Friday, November 7

Can't finish a post-syndrome.

It's horrible. I just can't find the right words. I keep thinking I'm going to sound like a freaking idiot and not make sense. But I finally found a quote from my favorite quote xanga site that sums up EVERYTHING I've been feeling and I'm going to let the words flow whether they make sense or not:


Have you ever thought that if one thing hadn’t happened,
a whole set of things never would’ve either? Like dominoes;
a single event kicked off an unstoppable series of changes
that gained momentum and spun out of control, and nothing
was ever the same again. Don’t ever doubt that a mere second
can change your life forever.


These past two weeks have been just that, one moment changing the course of my life.

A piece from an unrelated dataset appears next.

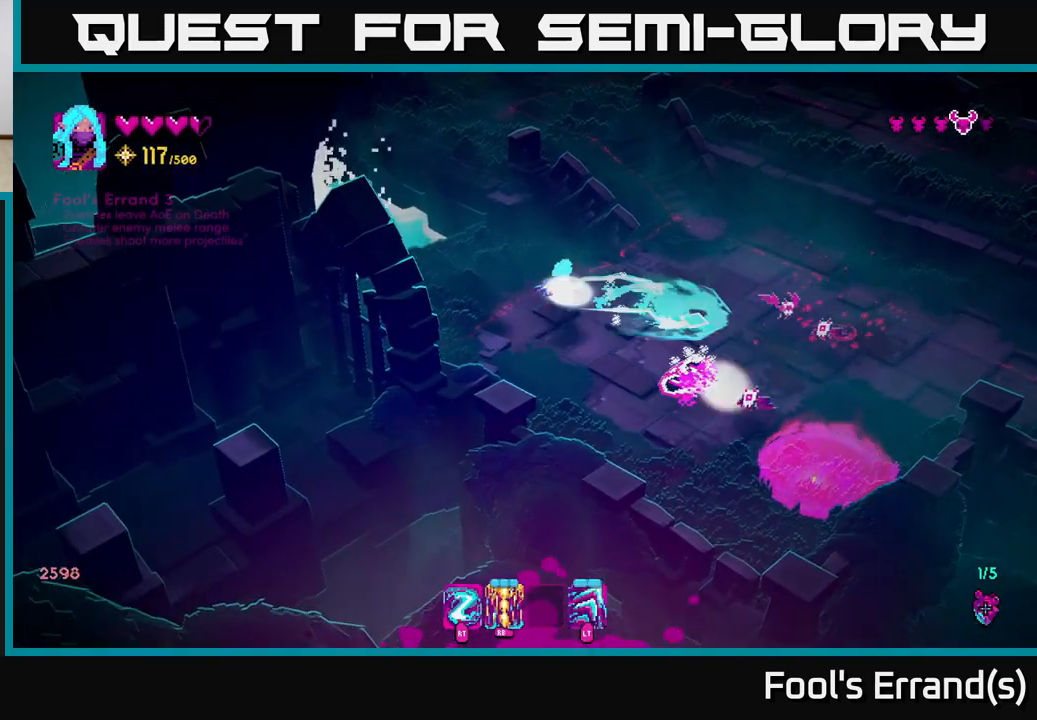
{"buttons": [], "left_stick": "right", "right_stick": "down", "events": [[50, "right_stick", "down-right"], [250, "L2", "down"], [383, "left_stick", "right"], [433, "L2", "up"], [450, "right_stick", "down"]]}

One minute everything was all good, then the next my whole life was spiraling chaotically out my hands and straight into God's. I've finally let him have all of it that I was trying to keep in control. I'm a completely different person than I was just two weeks ago. He is allowing this to happen for a purpose. I'm just praying that everything is going to be alright. I know it will eventually. I'm just going to try to not fall to pieces. :(


Bring me back to those days.

1 comment:

Social Disaster said...

I have days like this too... I see you took a Natashia Beddingfeild (I think that is her last name) approch and wrote about the things you couldn't put into words. Impressive.